What many observers have found most egregious about the PCT, however, is that is has amounted to a second carbon tax paid only by the public sector, the proceeds of which only go to the private sector. Money from cash-strapped schools and hospitals that disproportionately benefit the poor has gone to the likes of the Whistler Resort and Spa, and Sun Peaks, who cater to the affluent. Concerns have also been expressed that the PCT has bought its offsets at prices much lower than the $25 per tonne paid by the public sector. Not all the public sector is covered — BC Ferries is exempt as are bus fleets for school boards and public transit — but you get the point.

All of this means the public sector is facing a carbon price of $55 per tonne (including the $30 per tonne carbon tax). But the trick is that there has not been funding to retrofit buildings or convert to renewable energy for a couple years now ($75 million was allocated for such improvements in 2008, but that pool of funding was oversubscribed, and has not been renewed). So one obvious fix would be to use PCT money to fund emission reduction programs in the public sector.
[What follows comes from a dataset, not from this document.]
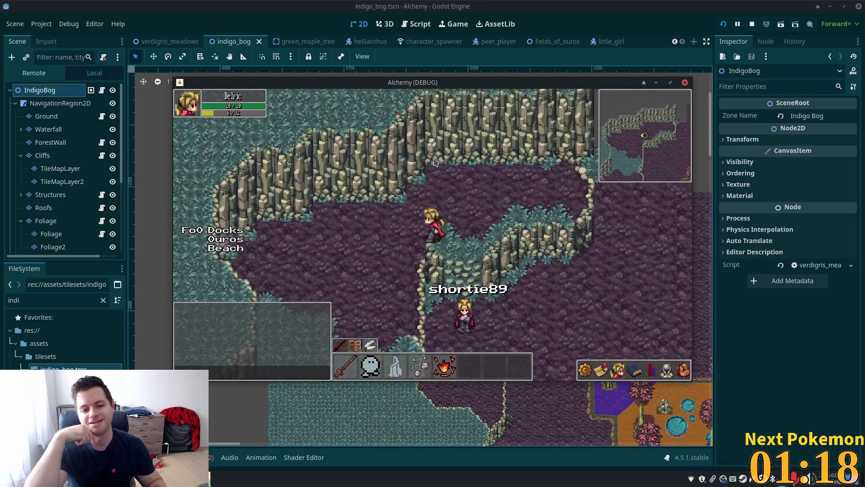
- Walk past the pink trees and back under the cliffs, then return to the editor
{"action": "key", "text": "Left"}
{"action": "key", "text": "Down"}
Overall, I would rather see a uniform carbon tax applied to public and private sectors equally, including the 25% of emissions from upstream industrial sources that are not covered by the carbon tax (aluminum, concrete and natural gas leaks/venting). Keep increasing the carbon tax annually, which will improve incentives in the marketplace, and use the carbon tax proceeds to build the low-carbon infrastructure we need, such as public transit and building retrofits, and ensure funds that support forest conservation with carbon management in mind. The PCT experience has taught us a good lesson that effective climate policies should steer clear of offsets and focus on real GHG emission reductions across the economy.